Saat ini--27 Oktber 2010--sedang berlangsung pameran karya teman-teman ‘Sanggar Nuun’ di Gd. Multipurpose sayap timur. Dari common sense saja sudah akan terlihat bagaimana karya-karya dalam pameran ini dibuat. Kebebasan untuk berekspresi, kata mereka tentunya. Dalam ruangan yang relatif sempit itu, mereka mencoba merdeka dengan mengembangkan ide dalam karya. Makna kebebasan bagi mereka sangat kentara dengan realisasi—praktek—yang mereka tampilkan. Lebih jauh, silakan datang dan menikmatinya dengan kebebasan Anda sendiri.
Setiap sesuatu butuh kebebasan, tak terkecuali. Itu tesis awal saya—meski terasa Ge eR Sekali karena merasa yang paling pertama mencetuskan hal ini. Manusia layak dimintai pertanggungjawaban oleh tuhan karena manusia adalah agent of liberality. Manusia butuh bebas untuk menjadi bebas. Tanpa kekangan, tanpa paksaan, bahkan dalam hal keberagamaan sekalipun. Muhammad tentu saja merdeka untuk memilih susu atau anggur ketika ia ditawari jibril. Dan ia memilih susu. Ali tentu saja bebas untuk tidur di ranjang nabi--ketika dalam pengepungan kaum qurays kafir--atau memilih untuk ikut serta dalam rombongan ke madinah. Dan ia memilih tidur di ranjang itu dengan taruhan nyawanya, tapi ia merdeka menjadi dirinya sendiri, tanpa paksaan dari abu bakar atau muhammad. Saya, tentu saja juga bebas untuk memilih gaya menulis. Dan saya suka dan merdeka dengan gaya ini.
Ada satu teori menarik dalam ilmu fisika dasar--ini pelajaran fisika sma saya dulu. Ketika udara terperangkap atau diperangkap dalam ruang tertutup akan ada reaksi di sana. Ada tekanan dari dalam (karena udara yang ingin kembali bebas), volume (isi udara dalam ruangan tertutup itu), dan suhu (karena tekanan dan volumenya)--mungkin variable lain saya kesampingkan dulu. Dalam percobaan sederhana, ketika tekanan diperbesar, volume akan semakin kecil dengan kerapatan isi yang semakin besar, dan tentu saja suhu akan ikut naik. Ketika tekanan, kerapatan, dan suhu semakin besar dan terus bertambah besar tanpa ada usaha pelepasan isi, maka akan terjadi ledakan. Ledakan inilah yang kemudian akan menciptakan keseimbangan baru yang sama dengan kondisi ruangan (baca-alam).

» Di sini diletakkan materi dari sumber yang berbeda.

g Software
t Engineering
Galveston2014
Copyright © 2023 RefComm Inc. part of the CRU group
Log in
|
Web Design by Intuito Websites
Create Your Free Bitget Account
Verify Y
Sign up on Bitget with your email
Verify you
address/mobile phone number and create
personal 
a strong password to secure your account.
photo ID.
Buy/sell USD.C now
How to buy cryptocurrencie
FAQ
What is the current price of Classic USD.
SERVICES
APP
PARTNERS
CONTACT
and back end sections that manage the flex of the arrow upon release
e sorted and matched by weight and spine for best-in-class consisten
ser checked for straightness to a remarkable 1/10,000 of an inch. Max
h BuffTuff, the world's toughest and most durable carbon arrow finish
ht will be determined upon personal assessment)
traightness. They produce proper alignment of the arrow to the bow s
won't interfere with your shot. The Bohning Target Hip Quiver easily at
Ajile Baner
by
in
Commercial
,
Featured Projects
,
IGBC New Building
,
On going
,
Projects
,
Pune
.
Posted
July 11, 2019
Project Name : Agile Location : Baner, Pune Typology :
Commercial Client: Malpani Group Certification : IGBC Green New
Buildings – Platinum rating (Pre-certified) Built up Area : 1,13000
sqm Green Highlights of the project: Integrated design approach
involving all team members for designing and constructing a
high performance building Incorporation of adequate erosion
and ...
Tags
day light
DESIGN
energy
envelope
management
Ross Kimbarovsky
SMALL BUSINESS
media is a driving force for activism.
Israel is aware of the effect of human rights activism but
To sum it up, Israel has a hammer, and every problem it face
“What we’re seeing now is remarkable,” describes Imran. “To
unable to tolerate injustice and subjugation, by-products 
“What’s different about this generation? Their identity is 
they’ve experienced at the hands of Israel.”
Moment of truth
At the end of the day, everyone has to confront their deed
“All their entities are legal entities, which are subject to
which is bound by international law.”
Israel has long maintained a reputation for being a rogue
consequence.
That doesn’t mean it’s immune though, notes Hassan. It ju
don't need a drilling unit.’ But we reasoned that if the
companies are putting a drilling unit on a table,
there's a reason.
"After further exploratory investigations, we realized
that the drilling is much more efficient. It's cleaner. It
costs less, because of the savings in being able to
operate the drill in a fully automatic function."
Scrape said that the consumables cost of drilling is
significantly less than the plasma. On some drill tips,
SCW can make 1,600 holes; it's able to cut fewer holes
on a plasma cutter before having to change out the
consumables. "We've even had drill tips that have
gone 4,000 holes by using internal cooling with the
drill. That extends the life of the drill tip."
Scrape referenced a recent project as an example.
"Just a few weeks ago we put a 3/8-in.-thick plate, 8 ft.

Teori sederhana ini saya rasa cukup ampuh juga untuk membaca kondisi sosiologis masyarakat dunia secara luas. Di abad vii, di jazirah arab, ketika tingkat kebudayaan mencapai titik puncaknya--dengan mengabaikan kondisi moral-religi sebagai counter terhadap budaya, ledakan revolusi muhammad memperoleh momentumnya. Dan tercipta peradaban baru. Abad xiv-an, ketika eropa dalam titik klimaks terendahnya--terlelap dalam tidur panjang dogmatisnya--muncul ledakan di mana-mana. Di Inggris ada enlightenment. Di Prancis ada aufklarung. Di Jerman ada renaisance (kalau tidak salah). Ketika indonesia di puncak ketertindasannya, muncul gerakan pembaharuan, proklamasi, sebagai tonggak baru mengganti sistem lama (kolonialism) yang tidak mengenakkan.
Pertanyaan sederhana dan mendasar saya kemudian mengapa diharuskan selalu ada ‘tekanan’ dalam setiap perubahan? Peradaban seakan-akan diharuskan juga untuk berada dilevel nadzirnya. Tidak bisakah sebuah perubahan radikal itu berjalan pada proses ‘tanpa kebodohan dan tekanan’ misalnya. Tak bisakah kita langsung dari awal menjadi orang yang memilih secara bebas untuk menjadi ‘jujur’? tapi pertanyaan-pertanyaan itu saya kembalikan lagi pada sistem pemikiran saya. Bagaimana mau berubah jika memang dari awal sudah baik. Apa yang musti dirubah lagi jika sistem sudah berada pada titik keseimbangannya?. Hmm, menjadi pertanyaan penjawab kerisauan saya akhirnya. Kalau anda berpendapat lain, silakan! Karena siapapun bebas untuk berbicara atau memilih diam. Are You fell the freedom today?


[1]Open English Dictionary, whatever You have and find the term ‘liberals’ and ‘liberal’!